**The data**
####################

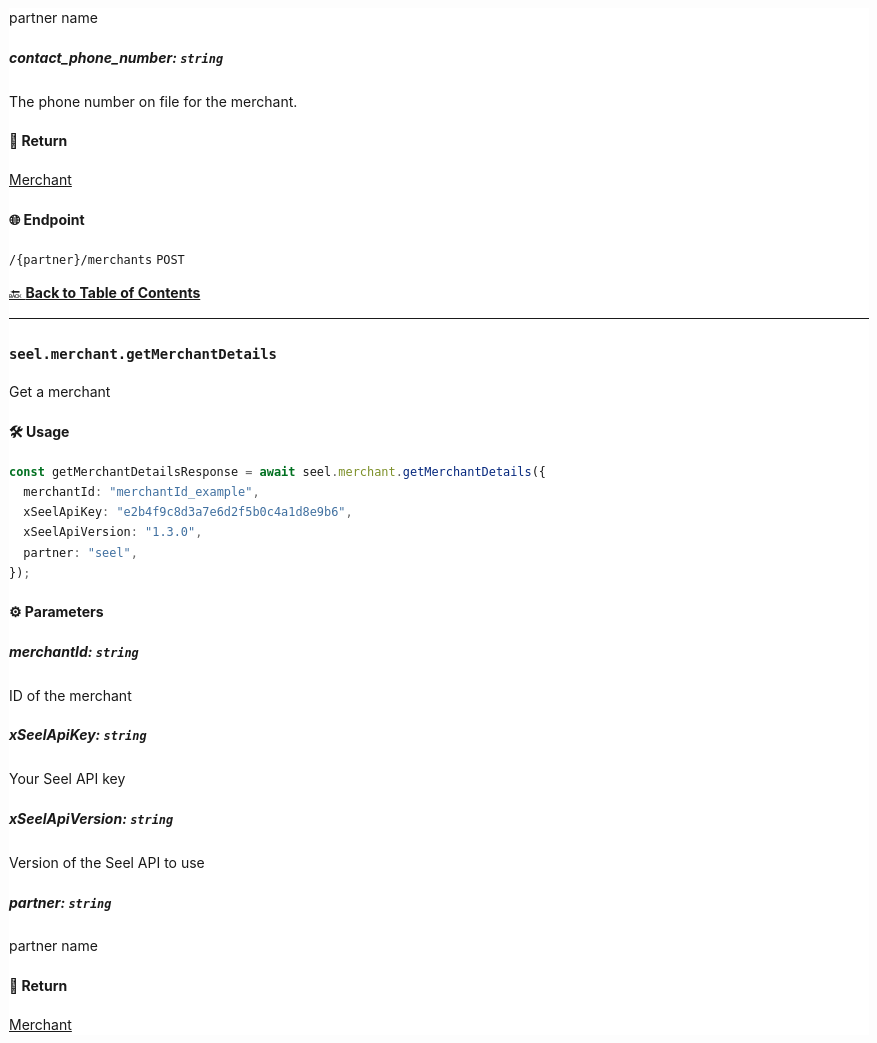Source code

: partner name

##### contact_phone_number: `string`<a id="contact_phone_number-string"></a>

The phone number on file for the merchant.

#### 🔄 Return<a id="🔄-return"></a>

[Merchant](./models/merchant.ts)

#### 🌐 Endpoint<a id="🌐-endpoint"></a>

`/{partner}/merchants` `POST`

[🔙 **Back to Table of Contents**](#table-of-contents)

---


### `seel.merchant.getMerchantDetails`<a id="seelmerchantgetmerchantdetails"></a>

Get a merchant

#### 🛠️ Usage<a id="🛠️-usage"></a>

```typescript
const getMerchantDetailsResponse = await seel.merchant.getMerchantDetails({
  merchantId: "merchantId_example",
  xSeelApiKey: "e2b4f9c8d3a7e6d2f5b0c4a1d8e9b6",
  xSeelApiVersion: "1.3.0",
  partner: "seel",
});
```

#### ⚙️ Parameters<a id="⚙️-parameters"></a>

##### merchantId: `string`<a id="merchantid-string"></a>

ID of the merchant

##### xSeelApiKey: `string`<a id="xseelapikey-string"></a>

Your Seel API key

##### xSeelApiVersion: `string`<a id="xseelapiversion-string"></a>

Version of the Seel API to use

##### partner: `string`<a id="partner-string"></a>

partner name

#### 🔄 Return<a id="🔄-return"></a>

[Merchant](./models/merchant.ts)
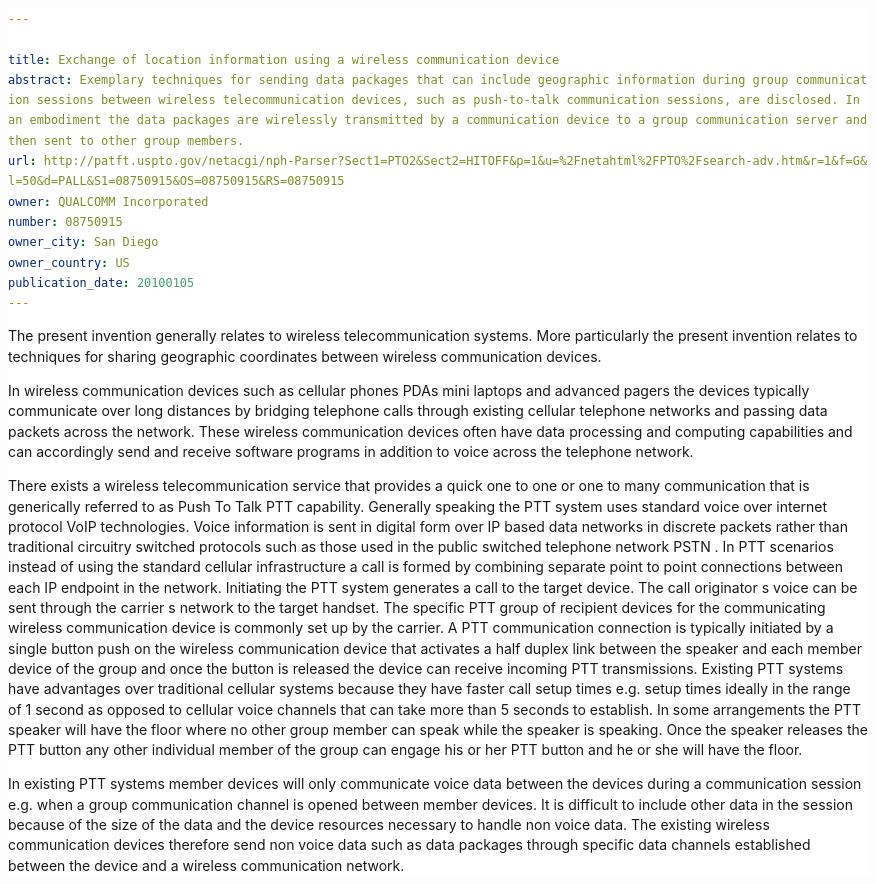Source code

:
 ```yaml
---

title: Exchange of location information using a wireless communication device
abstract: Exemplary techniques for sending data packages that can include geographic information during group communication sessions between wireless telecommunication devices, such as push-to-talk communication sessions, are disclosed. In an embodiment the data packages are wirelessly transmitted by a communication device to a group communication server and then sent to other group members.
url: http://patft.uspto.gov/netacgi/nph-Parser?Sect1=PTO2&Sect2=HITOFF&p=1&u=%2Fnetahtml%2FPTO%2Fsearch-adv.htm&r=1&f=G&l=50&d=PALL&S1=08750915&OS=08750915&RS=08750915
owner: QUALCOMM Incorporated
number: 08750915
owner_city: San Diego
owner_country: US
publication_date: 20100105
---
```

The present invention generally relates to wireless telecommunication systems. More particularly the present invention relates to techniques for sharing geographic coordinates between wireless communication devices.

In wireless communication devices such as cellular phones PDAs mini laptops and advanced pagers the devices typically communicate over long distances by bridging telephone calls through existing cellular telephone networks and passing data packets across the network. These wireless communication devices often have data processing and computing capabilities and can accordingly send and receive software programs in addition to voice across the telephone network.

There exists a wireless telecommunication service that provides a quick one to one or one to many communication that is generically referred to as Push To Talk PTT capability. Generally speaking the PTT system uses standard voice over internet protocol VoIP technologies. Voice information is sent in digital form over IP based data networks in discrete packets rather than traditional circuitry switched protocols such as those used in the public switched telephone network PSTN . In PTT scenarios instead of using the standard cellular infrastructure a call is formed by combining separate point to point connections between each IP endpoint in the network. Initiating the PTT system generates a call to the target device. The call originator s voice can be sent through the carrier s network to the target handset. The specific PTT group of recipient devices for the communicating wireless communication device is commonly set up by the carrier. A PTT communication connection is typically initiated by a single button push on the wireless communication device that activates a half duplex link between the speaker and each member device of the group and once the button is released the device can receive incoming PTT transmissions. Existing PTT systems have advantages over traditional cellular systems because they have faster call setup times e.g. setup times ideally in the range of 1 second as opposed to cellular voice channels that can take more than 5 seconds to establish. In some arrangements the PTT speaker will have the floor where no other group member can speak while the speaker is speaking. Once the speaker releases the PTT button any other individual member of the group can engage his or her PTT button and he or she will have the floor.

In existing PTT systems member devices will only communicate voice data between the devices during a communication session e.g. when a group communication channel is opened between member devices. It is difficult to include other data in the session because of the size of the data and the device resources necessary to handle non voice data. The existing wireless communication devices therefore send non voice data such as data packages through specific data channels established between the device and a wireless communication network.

####################

**Task goal**
Exactly the lines from the top of the listing through the line holding "ID of the merchant" should be repeated, with pictures left out.

**Solved exercise**
Source code

: partner name

##### contact_phone_number: `string`<a id="contact_phone_number-string"></a>

The phone number on file for the merchant.

#### 🔄 Return<a id="🔄-return"></a>

[Merchant](./models/merchant.ts)

#### 🌐 Endpoint<a id="🌐-endpoint"></a>

`/{partner}/merchants` `POST`

[🔙 **Back to Table of Contents**](#table-of-contents)

---


### `seel.merchant.getMerchantDetails`<a id="seelmerchantgetmerchantdetails"></a>

Get a merchant

#### 🛠️ Usage<a id="🛠️-usage"></a>

```typescript
const getMerchantDetailsResponse = await seel.merchant.getMerchantDetails({
  merchantId: "merchantId_example",
  xSeelApiKey: "e2b4f9c8d3a7e6d2f5b0c4a1d8e9b6",
  xSeelApiVersion: "1.3.0",
  partner: "seel",
});
```

#### ⚙️ Parameters<a id="⚙️-parameters"></a>

##### merchantId: `string`<a id="merchantid-string"></a>

ID of the merchant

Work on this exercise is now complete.